History of the Big 5, no Big 7, no Big 6, no Big 7, no Big 10, no Big 6, no Big 8.  OK, we'll just call it the Big 12 and leave it at that...what? no? it's going to keep changing?...whatever.

The Early Years

In 1890, University of Kansas, Kansas State Agriculture College (now Kansas State University), and Washburn University helped form the Kansas Intercollegiate Athletic Association.  It was the first successful attempt to organize Kansas colleges for the purposes of promoting and regulating amateur intercollegiate athletics.

Two years later, in 1892, Universities of Iowa, Kansas, Missouri, and Nebraska formed the Western Interstate University Football Association.  Early WIUFA play led to the famous rivalry between Kansas and Missouri.

Small Blip On The Radar

From 1898 through 1906, Kansas was an independent football school.

Now We're Getting Somewhere

Missouri Valley Intercollegiate Athletic Association (MVIAA) was founded in 1907 by its charter member schools: University of Kansas, University of Missouri, University of Nebraska, and Washington University; University of Iowa was a joint member of both the MVIAA and the Western Conference (now the Big Ten). 

In 1908, Drake University and Iowa State College (now Iowa State University) joined (up to 7); in 1911, Iowa left (down to 6); in 1913, Kansas State University joined (back to 7).  Nebraska left in 1919 to play two seasons as an independent.  That year, the conference added Grinnell College, and University of Oklahoma joined a year later; its intrastate rival, Oklahoma A&M, joined in 1925 (up to 10).

In 1928, the larger state schools--Iowa State, Kansas, Kansas State, Missouri, Nebraska and Oklahoma--remained together as the MVIAA, which became known informally as the "Big Six Conference", while the smaller schools formed a new conference, the Missouri Valley Conference (MVC).  (There was some bad blood in the breakup, and the similarity of "Missouri Valley Intercollegiate Athletic Association" and "Missouri Valley Conference" is no coincidence; each new conference maintained that it was the original -- for instance, according to them, did you know that Kansas won the MVC football league title in 1907?)

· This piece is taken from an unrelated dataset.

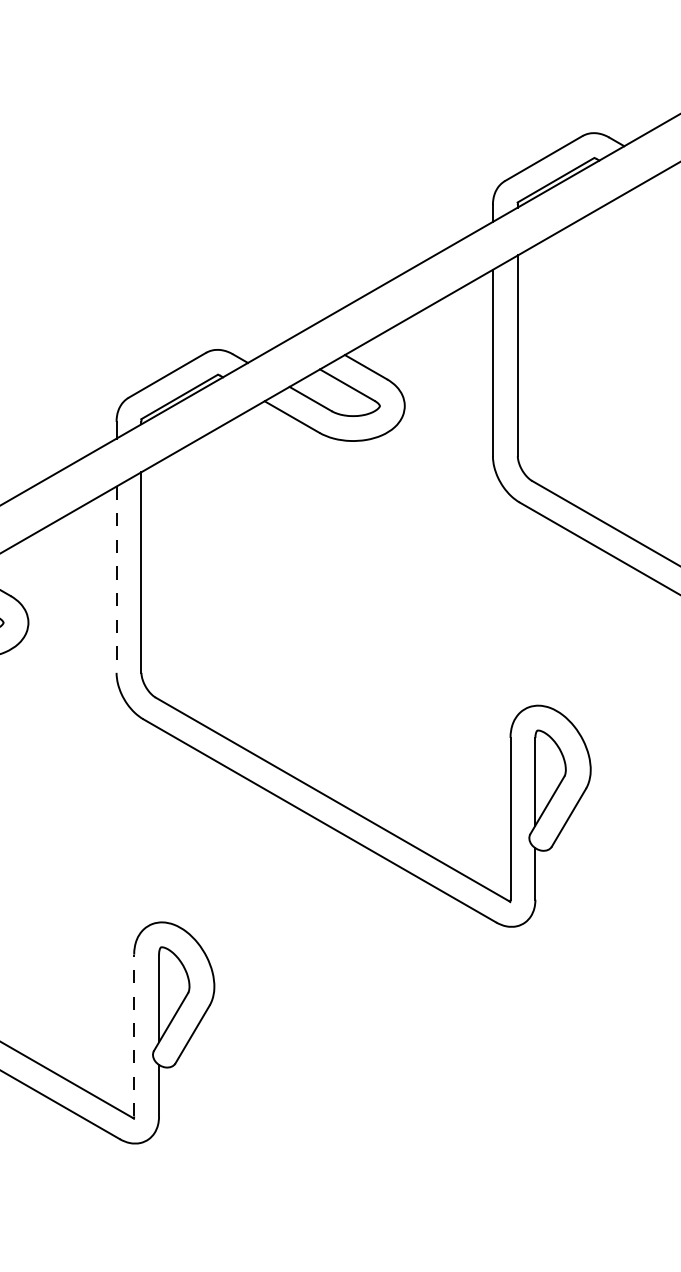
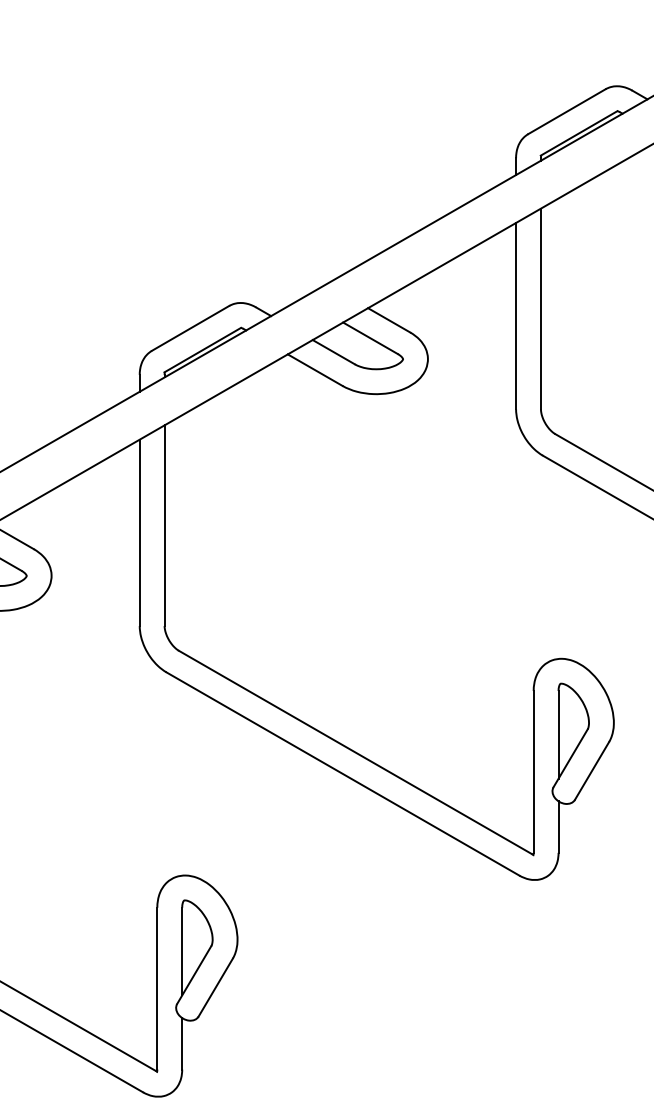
line: (116, 580) -> (139, 533), dashed -> solid
line: (134, 1035) -> (157, 988), dashed -> solid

Two decades later, University of Colorado joined in 1948 from the Mountain States Conference (also known as Skyline Conference, a forerunner of the Western Athletic Conference), creating what was known for about ten years as the "Big Seven".  Oklahoma A&M, now called Oklahoma State, rejoined in 1958, and the MVIAA would officially rename itself the "Big Eight" in 1964. 

Opening Pandora's Box

The alluring box remained closed for nearly 40 years, until 1996, when four former members of the now-defunct Southwest Conference (Baylor University, University of Texas, Texas A&M University, and Texas Tech University) were added to form the Big 12 Conference.

The Circle Of Life

So there you have it: KU, KSU, CU, and ISU reestablish the MVIAA, aka the "Big Four".

(btw, half-adapted, half-plagiarized from internet sources.)